__TEXT EXTRACT__.
++++++
1. A girl who is at your exact height?
No problem if she doesn't wear heels
2. 1-2 inches shorter?
No problem if doesn't wear heels that boost her height by more than 2 inches.
3. 3-4 inches shorter?
No problem
4. 5-6 inches shorter?
No problem
5. A whole head shorter?
No problem
6. More than a head below you?
No problem
7. What's your height? 
6'1"
8. How important is height for you?
Not significant at all
9. Does it freak you out to be with a shorter woman?
Definitely not. I think couples with a tall (6'+) guy and a short (5'4" or less) woman look great together - I generally find petite & short women more attractive in general than average height women, but I also find taller women (5'8"+) generally more attractive than average height women as well. My dream girl would be about 5'0"-5'2".
10. How does it complicate a relationship?
++++++
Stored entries
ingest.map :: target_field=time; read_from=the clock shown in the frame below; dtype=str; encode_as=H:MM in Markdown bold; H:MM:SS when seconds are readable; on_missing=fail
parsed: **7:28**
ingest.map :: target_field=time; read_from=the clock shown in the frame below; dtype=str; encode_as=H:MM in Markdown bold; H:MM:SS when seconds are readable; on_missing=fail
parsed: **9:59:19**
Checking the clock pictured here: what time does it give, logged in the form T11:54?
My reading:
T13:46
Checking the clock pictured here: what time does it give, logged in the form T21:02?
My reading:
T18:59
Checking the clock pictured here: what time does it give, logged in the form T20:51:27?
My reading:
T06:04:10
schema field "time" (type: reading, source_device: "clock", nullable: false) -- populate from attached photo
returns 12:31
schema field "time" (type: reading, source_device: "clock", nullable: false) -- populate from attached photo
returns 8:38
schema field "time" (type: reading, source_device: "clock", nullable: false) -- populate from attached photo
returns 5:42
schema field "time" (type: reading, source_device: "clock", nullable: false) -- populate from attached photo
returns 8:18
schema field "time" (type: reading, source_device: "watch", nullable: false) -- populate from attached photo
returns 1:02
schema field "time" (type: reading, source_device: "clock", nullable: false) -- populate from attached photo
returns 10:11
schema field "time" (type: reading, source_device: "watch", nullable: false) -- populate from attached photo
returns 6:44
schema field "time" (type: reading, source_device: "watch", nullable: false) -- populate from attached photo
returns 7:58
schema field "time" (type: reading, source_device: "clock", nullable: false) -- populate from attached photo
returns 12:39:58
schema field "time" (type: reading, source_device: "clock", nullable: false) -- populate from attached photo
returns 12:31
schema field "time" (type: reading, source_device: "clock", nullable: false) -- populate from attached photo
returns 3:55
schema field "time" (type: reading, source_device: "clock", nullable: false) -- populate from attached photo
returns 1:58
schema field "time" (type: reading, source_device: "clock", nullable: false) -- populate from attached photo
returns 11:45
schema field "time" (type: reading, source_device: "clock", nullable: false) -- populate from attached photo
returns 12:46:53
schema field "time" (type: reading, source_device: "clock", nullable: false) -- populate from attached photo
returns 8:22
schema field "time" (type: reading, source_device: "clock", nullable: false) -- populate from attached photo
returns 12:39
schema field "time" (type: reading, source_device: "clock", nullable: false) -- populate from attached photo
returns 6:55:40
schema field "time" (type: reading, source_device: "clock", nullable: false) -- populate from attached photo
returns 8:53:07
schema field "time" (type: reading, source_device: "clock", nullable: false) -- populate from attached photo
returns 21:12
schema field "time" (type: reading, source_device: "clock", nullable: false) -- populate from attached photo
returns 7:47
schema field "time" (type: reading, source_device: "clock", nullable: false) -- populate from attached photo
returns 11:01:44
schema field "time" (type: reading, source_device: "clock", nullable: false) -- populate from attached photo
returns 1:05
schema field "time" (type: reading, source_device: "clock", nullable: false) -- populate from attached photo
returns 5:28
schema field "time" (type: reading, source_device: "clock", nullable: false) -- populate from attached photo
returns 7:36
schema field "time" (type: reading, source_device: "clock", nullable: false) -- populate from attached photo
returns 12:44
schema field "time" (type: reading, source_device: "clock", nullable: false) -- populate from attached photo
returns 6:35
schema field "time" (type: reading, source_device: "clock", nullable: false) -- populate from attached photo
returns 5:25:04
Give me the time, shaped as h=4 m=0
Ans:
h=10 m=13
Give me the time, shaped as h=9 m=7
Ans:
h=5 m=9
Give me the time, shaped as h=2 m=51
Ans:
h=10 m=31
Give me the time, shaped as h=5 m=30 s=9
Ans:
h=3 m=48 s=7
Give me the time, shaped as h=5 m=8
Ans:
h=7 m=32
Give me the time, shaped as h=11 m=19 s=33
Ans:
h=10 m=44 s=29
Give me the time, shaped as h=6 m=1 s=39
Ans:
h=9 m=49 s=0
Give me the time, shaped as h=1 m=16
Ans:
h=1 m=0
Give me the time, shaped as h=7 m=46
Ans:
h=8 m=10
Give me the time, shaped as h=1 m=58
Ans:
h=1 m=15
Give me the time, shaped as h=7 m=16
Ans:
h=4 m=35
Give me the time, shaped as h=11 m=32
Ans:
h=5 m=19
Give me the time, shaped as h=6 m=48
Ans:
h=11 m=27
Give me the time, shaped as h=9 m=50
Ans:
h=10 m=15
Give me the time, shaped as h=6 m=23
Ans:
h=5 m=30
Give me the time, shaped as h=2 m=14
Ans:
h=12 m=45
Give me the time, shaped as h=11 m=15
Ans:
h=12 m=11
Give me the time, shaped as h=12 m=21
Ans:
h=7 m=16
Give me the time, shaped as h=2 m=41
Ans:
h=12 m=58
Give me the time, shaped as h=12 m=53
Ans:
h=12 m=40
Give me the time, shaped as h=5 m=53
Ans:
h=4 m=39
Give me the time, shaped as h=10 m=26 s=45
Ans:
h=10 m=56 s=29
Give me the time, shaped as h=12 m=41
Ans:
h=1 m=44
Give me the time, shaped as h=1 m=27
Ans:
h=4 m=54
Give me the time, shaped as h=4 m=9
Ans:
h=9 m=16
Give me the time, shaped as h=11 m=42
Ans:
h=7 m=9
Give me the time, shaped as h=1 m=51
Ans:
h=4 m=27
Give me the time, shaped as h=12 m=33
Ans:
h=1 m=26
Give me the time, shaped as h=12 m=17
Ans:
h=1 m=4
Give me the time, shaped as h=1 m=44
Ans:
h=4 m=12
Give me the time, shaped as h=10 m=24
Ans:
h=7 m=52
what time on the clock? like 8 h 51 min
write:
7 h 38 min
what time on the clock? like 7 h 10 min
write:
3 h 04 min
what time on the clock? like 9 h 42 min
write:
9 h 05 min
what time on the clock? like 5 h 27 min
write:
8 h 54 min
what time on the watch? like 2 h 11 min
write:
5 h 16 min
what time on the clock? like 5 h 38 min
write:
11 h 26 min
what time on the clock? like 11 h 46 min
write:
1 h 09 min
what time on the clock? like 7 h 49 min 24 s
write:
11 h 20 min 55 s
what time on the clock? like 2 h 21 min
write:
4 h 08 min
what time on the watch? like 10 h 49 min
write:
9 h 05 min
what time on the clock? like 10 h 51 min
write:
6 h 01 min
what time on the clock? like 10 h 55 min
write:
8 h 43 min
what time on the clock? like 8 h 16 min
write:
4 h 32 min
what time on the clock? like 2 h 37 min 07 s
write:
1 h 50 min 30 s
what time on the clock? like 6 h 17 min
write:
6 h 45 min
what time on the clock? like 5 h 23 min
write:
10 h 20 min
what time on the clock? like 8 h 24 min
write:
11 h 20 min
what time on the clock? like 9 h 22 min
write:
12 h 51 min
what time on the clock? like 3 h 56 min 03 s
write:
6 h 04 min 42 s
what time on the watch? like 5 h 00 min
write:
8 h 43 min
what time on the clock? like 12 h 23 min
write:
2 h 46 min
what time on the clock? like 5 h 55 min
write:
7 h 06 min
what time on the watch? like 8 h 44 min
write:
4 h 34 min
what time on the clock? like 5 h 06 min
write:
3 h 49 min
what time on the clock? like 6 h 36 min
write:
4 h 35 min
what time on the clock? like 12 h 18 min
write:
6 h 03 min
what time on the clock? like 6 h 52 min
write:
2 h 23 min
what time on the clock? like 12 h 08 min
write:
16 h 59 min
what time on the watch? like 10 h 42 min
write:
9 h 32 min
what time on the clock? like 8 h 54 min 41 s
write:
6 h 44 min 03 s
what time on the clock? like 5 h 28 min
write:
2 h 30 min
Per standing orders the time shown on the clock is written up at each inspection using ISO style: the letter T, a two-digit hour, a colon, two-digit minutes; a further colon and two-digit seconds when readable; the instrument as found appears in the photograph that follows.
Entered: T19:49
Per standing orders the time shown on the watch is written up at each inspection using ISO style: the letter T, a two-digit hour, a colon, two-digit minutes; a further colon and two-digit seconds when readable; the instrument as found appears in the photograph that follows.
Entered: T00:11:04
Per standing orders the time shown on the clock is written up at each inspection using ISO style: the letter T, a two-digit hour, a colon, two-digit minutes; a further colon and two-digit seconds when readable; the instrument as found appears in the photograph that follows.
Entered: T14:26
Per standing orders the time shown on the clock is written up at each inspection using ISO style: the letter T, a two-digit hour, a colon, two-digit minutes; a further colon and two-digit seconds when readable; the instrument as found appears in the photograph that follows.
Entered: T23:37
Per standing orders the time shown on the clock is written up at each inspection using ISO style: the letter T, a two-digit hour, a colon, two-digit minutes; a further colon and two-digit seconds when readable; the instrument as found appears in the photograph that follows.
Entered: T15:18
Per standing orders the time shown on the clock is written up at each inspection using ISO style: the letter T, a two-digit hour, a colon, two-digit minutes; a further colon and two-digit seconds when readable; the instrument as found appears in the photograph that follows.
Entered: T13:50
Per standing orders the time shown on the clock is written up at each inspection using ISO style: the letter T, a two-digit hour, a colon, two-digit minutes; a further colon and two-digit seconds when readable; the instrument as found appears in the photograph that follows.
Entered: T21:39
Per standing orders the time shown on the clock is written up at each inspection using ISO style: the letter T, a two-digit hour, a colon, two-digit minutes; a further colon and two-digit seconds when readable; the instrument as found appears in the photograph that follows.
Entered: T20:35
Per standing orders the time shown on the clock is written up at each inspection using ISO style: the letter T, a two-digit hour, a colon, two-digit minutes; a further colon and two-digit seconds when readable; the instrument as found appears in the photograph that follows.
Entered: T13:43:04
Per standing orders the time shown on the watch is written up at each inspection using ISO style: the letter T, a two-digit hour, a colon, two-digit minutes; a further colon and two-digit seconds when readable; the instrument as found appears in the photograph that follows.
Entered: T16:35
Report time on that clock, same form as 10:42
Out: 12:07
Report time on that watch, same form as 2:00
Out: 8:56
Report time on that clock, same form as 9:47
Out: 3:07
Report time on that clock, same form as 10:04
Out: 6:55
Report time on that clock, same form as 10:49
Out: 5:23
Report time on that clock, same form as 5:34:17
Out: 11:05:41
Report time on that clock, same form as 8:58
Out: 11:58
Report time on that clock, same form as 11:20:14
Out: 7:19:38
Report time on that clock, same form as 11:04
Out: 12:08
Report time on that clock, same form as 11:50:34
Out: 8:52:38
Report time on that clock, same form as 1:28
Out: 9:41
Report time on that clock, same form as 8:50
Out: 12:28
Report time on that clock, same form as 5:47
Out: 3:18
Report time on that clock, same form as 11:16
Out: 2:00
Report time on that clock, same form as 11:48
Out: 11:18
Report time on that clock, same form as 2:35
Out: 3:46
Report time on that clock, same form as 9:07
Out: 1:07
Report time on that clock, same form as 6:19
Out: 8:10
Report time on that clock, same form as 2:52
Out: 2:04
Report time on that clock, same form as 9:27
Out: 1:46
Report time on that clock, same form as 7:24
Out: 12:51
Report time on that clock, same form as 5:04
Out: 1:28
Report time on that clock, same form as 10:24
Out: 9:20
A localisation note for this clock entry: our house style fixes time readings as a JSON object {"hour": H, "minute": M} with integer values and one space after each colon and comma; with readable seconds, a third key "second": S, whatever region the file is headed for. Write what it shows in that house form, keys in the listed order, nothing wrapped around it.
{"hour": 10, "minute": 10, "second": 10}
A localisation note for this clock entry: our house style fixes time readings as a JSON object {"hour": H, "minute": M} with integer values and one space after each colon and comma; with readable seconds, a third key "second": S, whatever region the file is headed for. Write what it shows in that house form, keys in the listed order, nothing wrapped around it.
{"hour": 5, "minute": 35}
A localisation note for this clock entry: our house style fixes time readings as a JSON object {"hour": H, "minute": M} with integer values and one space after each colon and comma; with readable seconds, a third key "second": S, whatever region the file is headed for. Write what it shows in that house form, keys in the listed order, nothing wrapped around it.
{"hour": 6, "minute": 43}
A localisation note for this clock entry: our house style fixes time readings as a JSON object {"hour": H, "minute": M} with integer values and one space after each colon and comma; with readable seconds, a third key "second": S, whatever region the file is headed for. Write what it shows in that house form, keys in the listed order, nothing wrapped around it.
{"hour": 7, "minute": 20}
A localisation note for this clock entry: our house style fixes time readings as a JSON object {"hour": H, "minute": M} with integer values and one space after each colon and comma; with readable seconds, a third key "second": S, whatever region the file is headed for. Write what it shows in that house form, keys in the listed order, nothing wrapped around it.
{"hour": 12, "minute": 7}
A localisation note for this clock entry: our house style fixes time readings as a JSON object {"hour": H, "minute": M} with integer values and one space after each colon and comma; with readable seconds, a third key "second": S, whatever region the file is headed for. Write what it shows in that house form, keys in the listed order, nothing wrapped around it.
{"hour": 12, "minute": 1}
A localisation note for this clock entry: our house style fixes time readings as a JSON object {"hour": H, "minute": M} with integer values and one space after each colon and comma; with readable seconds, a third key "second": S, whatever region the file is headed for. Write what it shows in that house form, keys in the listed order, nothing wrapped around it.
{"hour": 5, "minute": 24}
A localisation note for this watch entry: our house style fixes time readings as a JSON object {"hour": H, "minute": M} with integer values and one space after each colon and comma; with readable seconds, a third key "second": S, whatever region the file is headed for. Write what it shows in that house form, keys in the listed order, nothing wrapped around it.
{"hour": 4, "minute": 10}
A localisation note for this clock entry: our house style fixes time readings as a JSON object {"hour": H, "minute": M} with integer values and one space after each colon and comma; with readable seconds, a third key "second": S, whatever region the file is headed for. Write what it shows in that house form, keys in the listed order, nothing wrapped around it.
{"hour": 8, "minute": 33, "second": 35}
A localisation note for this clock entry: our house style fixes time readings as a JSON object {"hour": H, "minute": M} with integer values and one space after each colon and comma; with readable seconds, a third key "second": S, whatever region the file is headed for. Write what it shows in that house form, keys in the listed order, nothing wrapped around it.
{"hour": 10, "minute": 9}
++++++
__SET TASK A__.
In the height questionnaire, list every height difference that is answered with "No problem" and nothing more.
__SET TASK B__.
Using the height questionnaire, decide whether each statement agrees with it: (i) the respondent is 6'1" tall; (ii) the respondent considers height very important; (iii) the respondent's dream girl would be about 5'8". Answer yes or no for each, quoting the words that decide it.
__SET TASK C__.
Extend the height questionnaire beyond its final line.

__OUTPUT A__.
- 3-4 inches shorter
- 5-6 inches shorter
- A whole head shorter
- More than a head below you

__OUTPUT B__.
(i) Yes: "6'1""
(ii) No: "Not significant at all"
(iii) No: "My dream girl would be about 5'0"-5'2"."

__OUTPUT C__.
Not that significant. I may be attracted to a woman by her body, but it sure isn't what will keep a relationship going. Or kill it.


----------



## Karot (Jun 25, 2010)

Her chin shouldn't be higher than my forehead and her forehead not lower than my chin.
But I prefere her to be smaller or equal.
All the rest would make me feel pretty uncomfy, like walking around with a child or a giant :s

I am 5' 6.9"


----------



## Thrifty Walrus (Jul 8, 2010)

1. A girl who is at your exact height? No
2. 1-2 inches shorter? Yes
3. 3-4 inches shorter? Yes
4. 5-6 inches shorter? ......yes
5. A whole head shorter? She would be under 5'
6. More than a head below you? Definately not, I'm not a pedophile or a midget lover. No offense to midgets of course.
7. What's your height? 5'7
8. How important is height for you? Just has to be shorter than me.
9. Does it freak you out to be with a shorter woman? Less than 5' Yes, anything less than 5'2 or 5'3 ish is a little weird
10. How does it complicate a relationship? If she's taller, than yes. But luckily I'm too shallow to let that happen.


----------



## SmileyMan (Mar 24, 2010)

1. *A girl who is at your exact height?* No. She wouldn't be able to wear heels.
*2. 1-2 inches shorter?* No. Same reason.
*3. 3-4 inches shorter?* Yeah
*4. 5-6 inches shorter? *Yeah
*5. A whole head shorter?* Mhm.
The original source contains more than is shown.